Kritik am Impfkonzept: „Ich habe echt gedacht, ich werde als erste geimpft“

Um Unterricht vor Ort langfristig gewährleisten zu können, kämen Schulen aber nicht um regelmäßige Testungen und eine zügige Impfung herum. „Warum ist die Schulöffnung nicht im Impfkonzept vorgesehen?“, fragt die 50-Jährige.
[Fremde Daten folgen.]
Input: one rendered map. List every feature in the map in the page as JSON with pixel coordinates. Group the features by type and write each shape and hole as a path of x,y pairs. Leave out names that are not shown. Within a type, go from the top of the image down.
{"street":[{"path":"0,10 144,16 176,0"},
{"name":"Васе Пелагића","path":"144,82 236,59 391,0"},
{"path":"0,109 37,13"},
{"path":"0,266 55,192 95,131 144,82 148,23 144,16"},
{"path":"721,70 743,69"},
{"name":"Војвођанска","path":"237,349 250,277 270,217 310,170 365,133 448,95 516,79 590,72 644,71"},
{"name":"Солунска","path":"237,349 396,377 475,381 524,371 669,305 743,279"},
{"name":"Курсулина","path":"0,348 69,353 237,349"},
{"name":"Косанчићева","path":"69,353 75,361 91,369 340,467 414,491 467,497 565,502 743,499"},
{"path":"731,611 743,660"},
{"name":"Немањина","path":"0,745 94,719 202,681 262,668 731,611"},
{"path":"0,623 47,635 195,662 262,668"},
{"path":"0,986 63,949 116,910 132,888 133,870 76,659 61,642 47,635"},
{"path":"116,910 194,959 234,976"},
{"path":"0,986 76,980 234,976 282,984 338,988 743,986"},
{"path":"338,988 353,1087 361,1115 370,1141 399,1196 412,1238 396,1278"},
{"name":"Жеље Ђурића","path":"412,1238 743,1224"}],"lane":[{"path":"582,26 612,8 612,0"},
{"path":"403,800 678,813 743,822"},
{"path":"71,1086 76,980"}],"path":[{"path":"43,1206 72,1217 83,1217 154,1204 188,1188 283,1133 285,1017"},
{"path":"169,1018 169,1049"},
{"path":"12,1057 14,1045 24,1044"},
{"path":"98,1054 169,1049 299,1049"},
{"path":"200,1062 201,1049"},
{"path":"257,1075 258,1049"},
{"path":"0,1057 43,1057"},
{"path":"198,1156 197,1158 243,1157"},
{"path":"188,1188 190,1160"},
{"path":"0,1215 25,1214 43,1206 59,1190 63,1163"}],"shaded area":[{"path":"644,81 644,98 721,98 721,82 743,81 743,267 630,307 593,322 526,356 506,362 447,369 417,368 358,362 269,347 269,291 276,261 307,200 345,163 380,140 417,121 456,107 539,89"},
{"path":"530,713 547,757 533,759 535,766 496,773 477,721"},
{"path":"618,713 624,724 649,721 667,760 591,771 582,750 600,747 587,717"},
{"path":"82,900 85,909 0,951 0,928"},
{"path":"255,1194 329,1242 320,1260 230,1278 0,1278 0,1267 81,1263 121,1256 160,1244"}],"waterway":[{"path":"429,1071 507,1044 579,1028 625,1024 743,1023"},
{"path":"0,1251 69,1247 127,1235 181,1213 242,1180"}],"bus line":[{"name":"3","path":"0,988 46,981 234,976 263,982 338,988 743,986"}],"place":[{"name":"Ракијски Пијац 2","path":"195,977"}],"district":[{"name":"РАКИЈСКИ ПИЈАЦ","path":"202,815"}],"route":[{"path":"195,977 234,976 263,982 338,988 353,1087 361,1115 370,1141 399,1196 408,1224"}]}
Die Impfung der Lehrerkräfte und Erzieher hätte parallel zu den Impfungen in Alten- und Pflegeheimen laufen müssen. „Ich habe echt gedacht, ich werde als erste geimpft“, so die Lehrerin. „Das ist ja kein Preis, den wir bekommen.“ Doch statt die Menschen zu impfen diskutiere man noch immer, „wie viel Strafe jemand zahlen muss, der sich vorgedrängelt hat“.

WEITERE INFORMATIONEN

Alle Kinder und Jugendlichen in Herne werden ab dem 15. März im Wechselmodus den Präsenzunterricht besuchen. Abschlussschüler dagegen dürfen zur Vorbereitung auf die Prüfungen täglich in die Schulen kommen.

Die Standorte der Schülerhilfe in Herne und in Wanne-Eickel sind seit dem 10. März wieder für den Nachhilfeunterricht vor Ort geöffnet.